Ручницы загрохотали снова — уже вразнобой, вразлад, и снова, уже реже, и в третий раз, и в четвертый, еще реже и нестройней, заглушая и гудение стрел, и людские вскрики, и громкое «не отступать!» с австрийской стороны — почему-то по-французски…

«Наемники», — равнодушно подумало солнце и полезло выше — битва внизу пошла своим чередом, так, как это бывало всегда. Сейчас стрелки с обеих сторон зальют друг друга градом стрел и болтов, а когда те иссякнут — одна темная масса ринется на другую, и к разгару дня или к вечеру солнцу останется лишь подарить остаток света тем, кто будет подбирать и уносить порубленные тела. Туман рассеялся без остатка, будто его и не бывало, и беспокоиться солнцу было не о чем. Разве что пара тучек поблизости мешала немного, но солнце не удивлялось: осень…

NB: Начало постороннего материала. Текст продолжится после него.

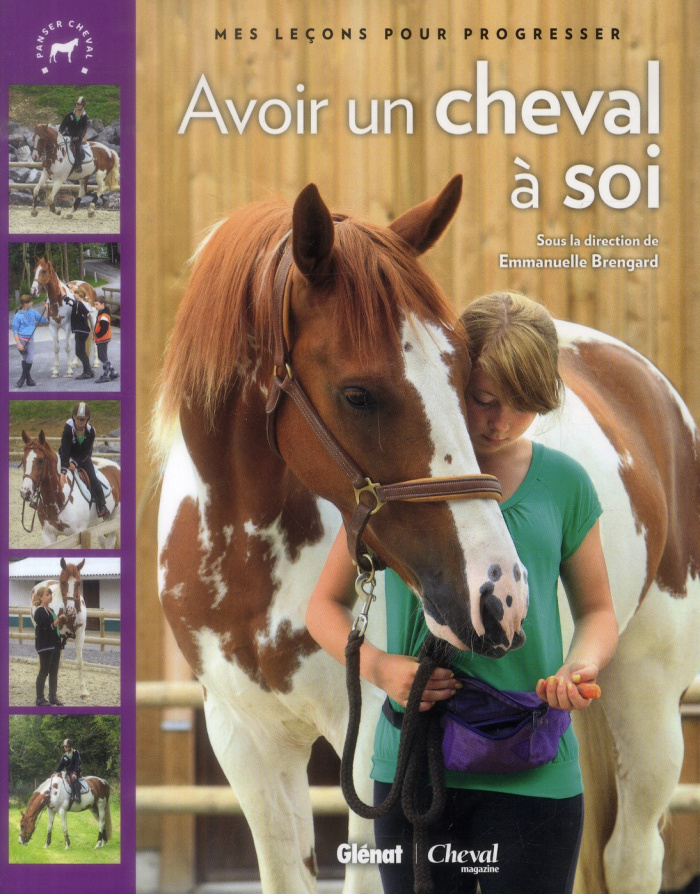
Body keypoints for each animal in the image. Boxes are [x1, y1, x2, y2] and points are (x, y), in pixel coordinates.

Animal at [31, 559, 89, 699]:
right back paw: (45, 683)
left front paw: (84, 691)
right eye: (62, 582)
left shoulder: (80, 635)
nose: (70, 610)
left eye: (79, 583)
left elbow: (79, 662)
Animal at [154, 179, 700, 894]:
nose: (499, 594)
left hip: (648, 691)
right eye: (357, 393)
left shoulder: (367, 749)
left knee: (631, 854)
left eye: (465, 376)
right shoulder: (244, 741)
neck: (250, 557)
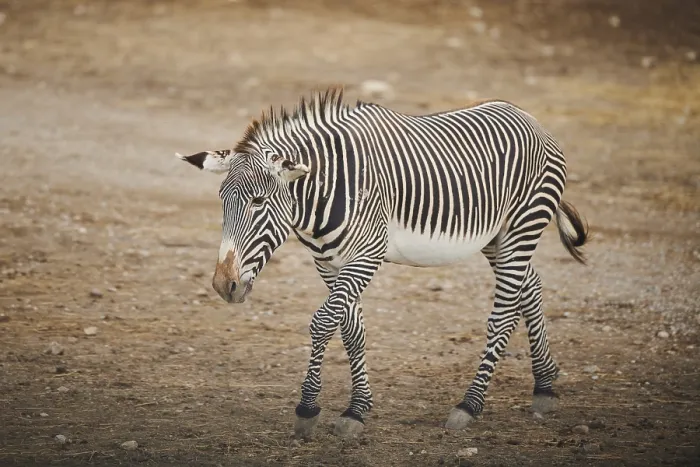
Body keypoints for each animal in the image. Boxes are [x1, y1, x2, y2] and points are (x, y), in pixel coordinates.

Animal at [177, 88, 589, 439]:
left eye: (259, 202)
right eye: (221, 201)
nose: (224, 285)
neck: (321, 197)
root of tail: (528, 116)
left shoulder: (367, 255)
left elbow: (323, 322)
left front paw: (308, 410)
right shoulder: (328, 262)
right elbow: (351, 330)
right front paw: (357, 409)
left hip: (522, 225)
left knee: (503, 313)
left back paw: (470, 405)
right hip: (496, 238)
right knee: (529, 286)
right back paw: (544, 386)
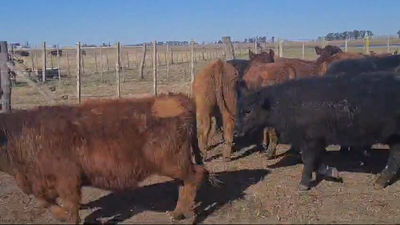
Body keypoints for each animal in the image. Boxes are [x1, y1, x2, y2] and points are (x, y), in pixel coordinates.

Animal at [0, 92, 212, 223]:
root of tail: (179, 97)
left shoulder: (67, 180)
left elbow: (71, 204)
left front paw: (68, 217)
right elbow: (46, 202)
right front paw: (61, 215)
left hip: (174, 163)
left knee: (197, 175)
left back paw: (186, 214)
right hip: (177, 165)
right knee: (185, 183)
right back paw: (178, 213)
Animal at [238, 72, 400, 192]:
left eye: (248, 111)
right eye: (240, 109)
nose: (236, 132)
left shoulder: (311, 138)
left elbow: (308, 160)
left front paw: (303, 185)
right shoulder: (318, 140)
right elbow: (315, 161)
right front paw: (334, 173)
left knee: (394, 160)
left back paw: (378, 183)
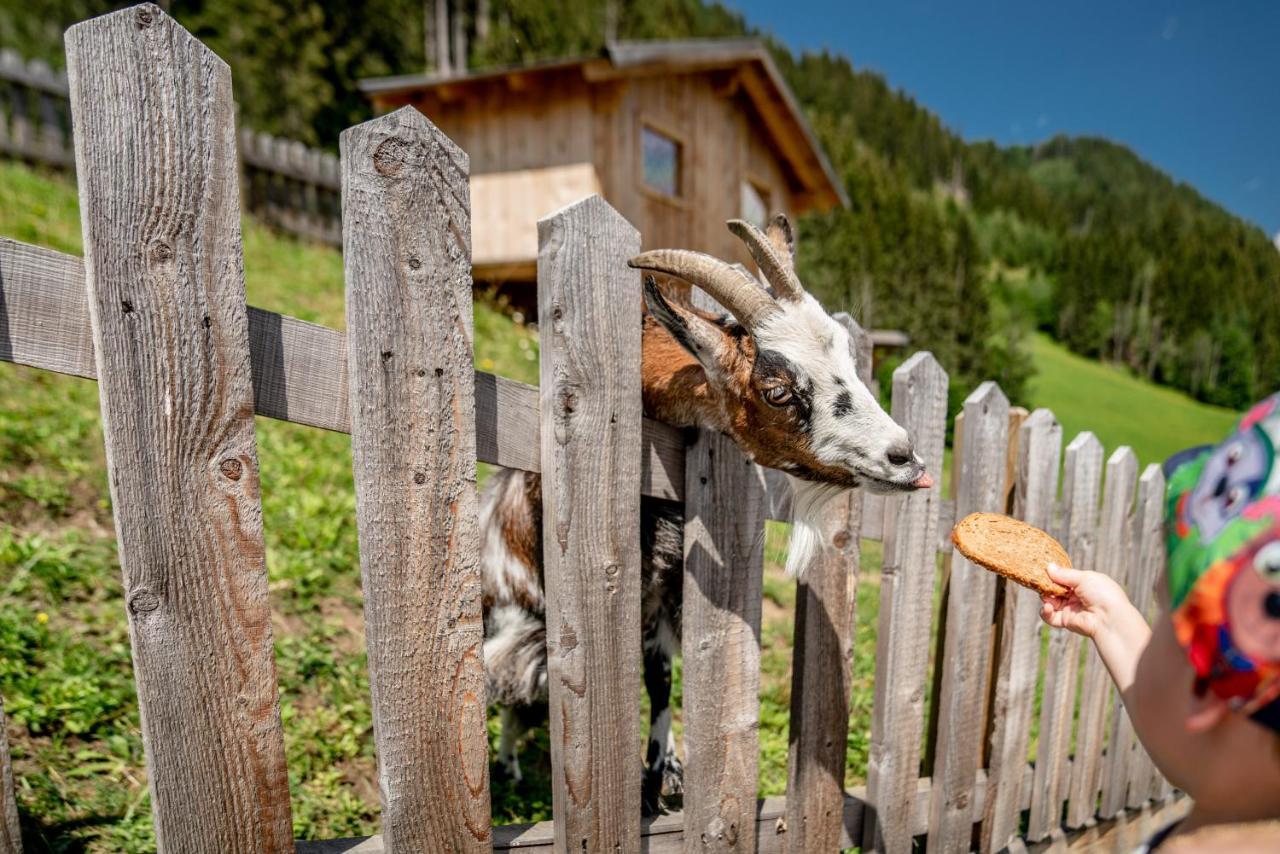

Ручницы гавкали все реже и реже, и вот совсем смолкли, и гудение стало тише, и тучи стрел внизу поредели, но солнце не смотрело на то, как отходят с первой линии стрелки обеих армий — здесь, наверху, у него хватало своих неприятностей: две небольшие тучки подросли и приближались, и к ним невесть откуда собралось еще с пяток товарок, пухлых, темных, тяжелых. Солнце недовольно пыжилось, пытаясь отбросить их прочь, но силы осенних лучей не хватало, и тучи собирались и собирались вокруг большим табуном.

Там, внизу, пришло в движение скопище людей позади линии вагенов и штурмшильдов, стремительной волной пустилось вперед, и в первой линии, вперемешку с привычной пехотой, виделись рослые, плечистые верзилы с тугими сумками через плечо. Их прикрывали щитами идущие рядом; закрыть их целиком, тем паче на бегу, было невозможно, и они высились над соратниками, как башни.

Но солнце больше тревожили эти тучи вокруг — тучи росли и вздувались, и темнели, сливались друг с другом, заволакивая небо все плотнее… Этих туч не должно было быть сегодня, уж это солнце знало наверняка. Сегодня должен был случиться один из последних солнечных дней этой осени, уж кому это знать, как не солнцу? Но тучи откуда-то явились и уходить не собирались, а лишь толстели и множились, и наползали.

Там, внизу, снова забухали ручницы, но теперь с другой стороны — в наступающую пехоту, и все еще гудели стрелы, посылаемые навесом, и кто-то, наверное, упал, а кому-то посчастливилось. Тучи все ползли и ползли, и солнце начало злиться. Сегодня всё шло не так — сначала этот туман, теперь эти тучи, и в их глубине уже явно собирались грузные капли: ниже — водяные, чуть выше — застывшие крохотными льдинками, и льдинки сталкивались, крошились, искрились. Крупные падали вниз, к брюху тучи, и таяли там, оставаясь в темном нутре, тяжелея, копясь…

Внизу закричали людские голоса — не болезненно и не злобно, как прежде, а яростно и упоенно, и до почти запертого тучами солнца донеслось нескладное, но громогласное «Wir können!», и повторилось — уже стройнее и еще громче, что-то ответили таким же исступленным криком с другой стороны, но слышно было плохо — тучи почти обратились сплошным ковром, и увесистые капли и ледяная пыль глушили звуки, и солнце вздрогнуло, когда внизу один за другим зазвучали взрывы. Это не было похоже на пушечные залпы, и солнце, уже отчаявшись побороть наползавшие тучи, вывернулось, чтобы бросить последний взгляд на землю и увидеть, что вытворяют смертные на холодном осеннем поле.